Hey everyone I have a question.
Say I have some data along the lines of:
2021-11-16T14:45:04.959918682Z,start
2021-11-16T14:45:22.888960013Z,stop
2021-11-17T09:17:34.493371966Z,start
2021-11-17T09:18:41.713114886Z,stop
2021-11-17T11:06:31.444954418Z,stop
Where name
is the name of the field and is either a start
or stop
event. But I want to remove duplicate events. So in the end I would only like the start and stop events to be interlaced [start, stop, start, ...]

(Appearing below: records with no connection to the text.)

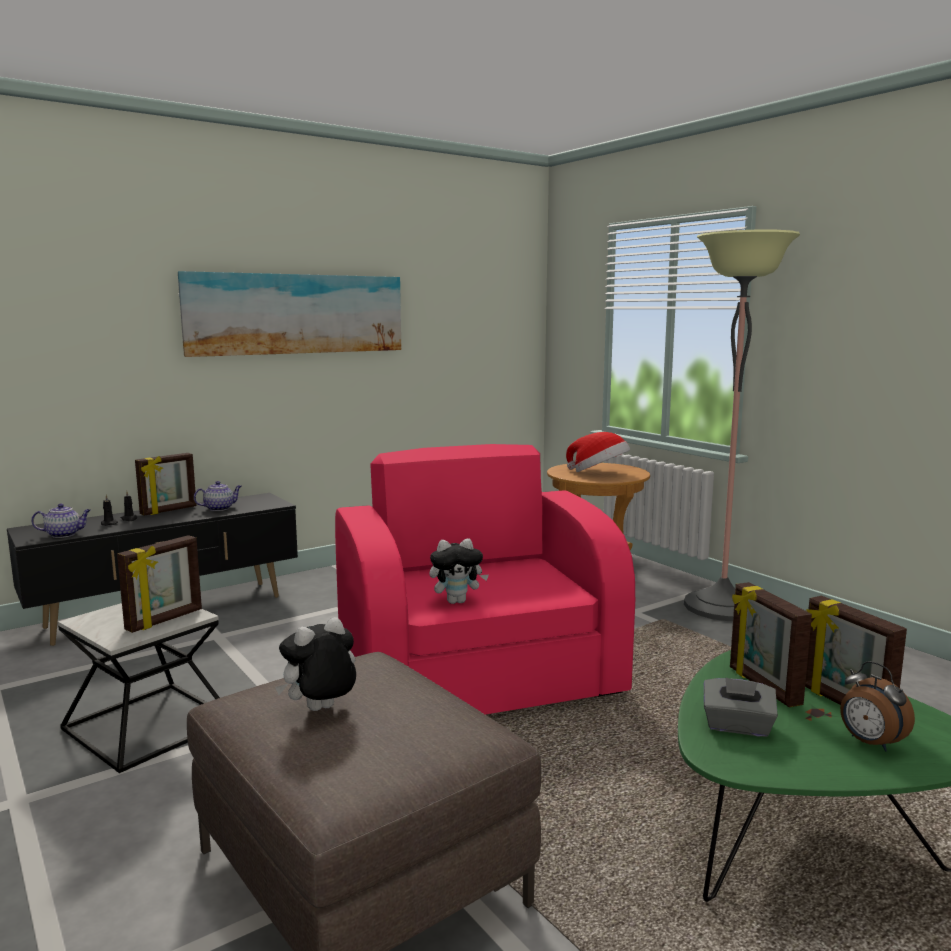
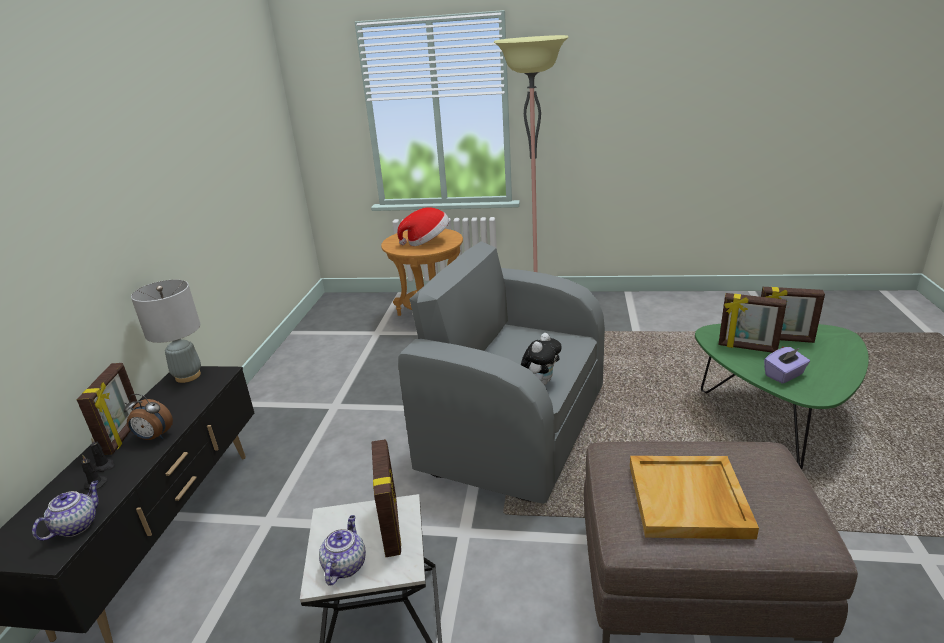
camera: 45 degrees left, 15 degrees up
picture [178,271,401,357] -> none
teapot [194,481,241,511] -> teapot moved to [319,515,366,586]
plush toy [275,617,356,711] -> beige tray [630,456,759,539]
pink armchair [335,444,635,715] -> grey armchair [398,241,605,504]
grey tissue box [704,678,778,737] -> purple tissue box [764,347,810,384]
alarm clock [840,661,915,752] -> alarm clock moved to [124,394,173,440]
none -> grey table lamp [131,280,201,383]

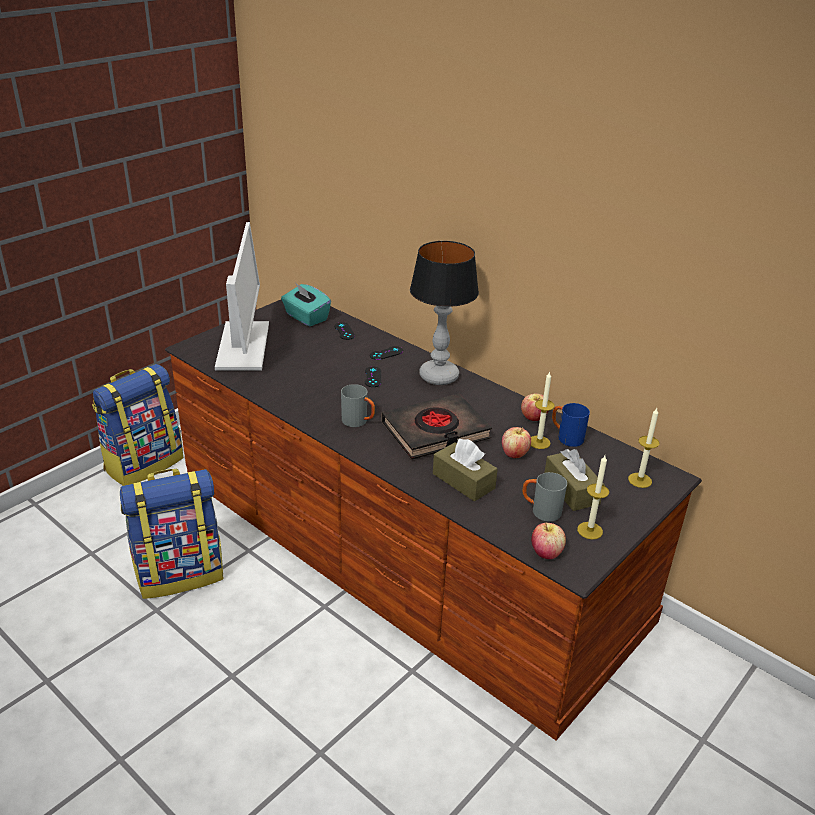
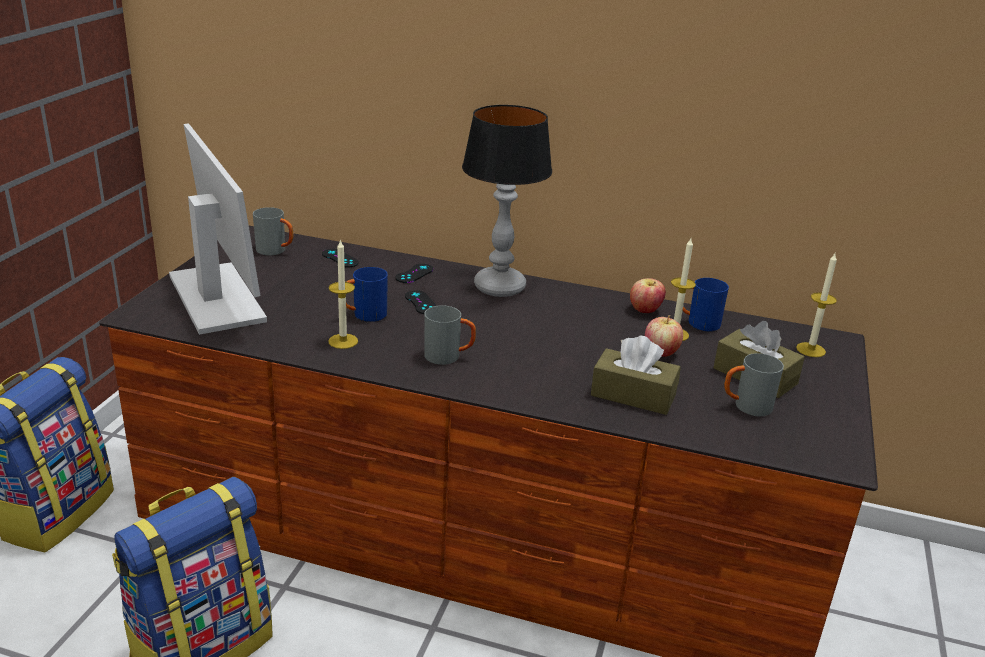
camera: 25 degrees left, 5 degrees down
turquoise tissue box [281,282,331,326] -> grey mug [253,207,293,255]
black book [382,394,492,460] -> none
apple [531,523,566,559] -> none
candle [577,455,609,539] -> candle moved to [328,239,358,349]
none -> blue mug [346,267,388,322]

. And not multiple of the same events after each other. This can be seen in the example data as the last two stop’s at the end. I tried something along the lines of:
import "dict"
l = ["name": "None"]
dedup = (lastValue, newName) => {
result = dict.get(dict: lastValue, key: "name", default: "None") != newName
lastValue = dict.insert(dict: lastValue, key: "name", value: newName)
return result
}
from(bucket: "sr-data")
|> range(start: v.timeRangeStart, stop: v.timeRangeStop)
|> filter(fn: (r) => r._measurement == "events" and r._field == "name")
|> filter(fn: (r) => dedup(lastValue: l, newName: r._value))
But this is kind of mutable imperative code, as we are not allowed to modify lastValue
. Which I understand, but to do this we need some kind of look-ahead or backtracking. As in: have we seen this a stop
event before the current one that we are processing, any idea how to do this with flux?
The use-case is that I want to calculate the time between a start
and a stop
event. So either with a duration
or the contrib events.duration
. But because the program can crash for example, there can be a start
without a corresponding stop.
Thanks! (edited)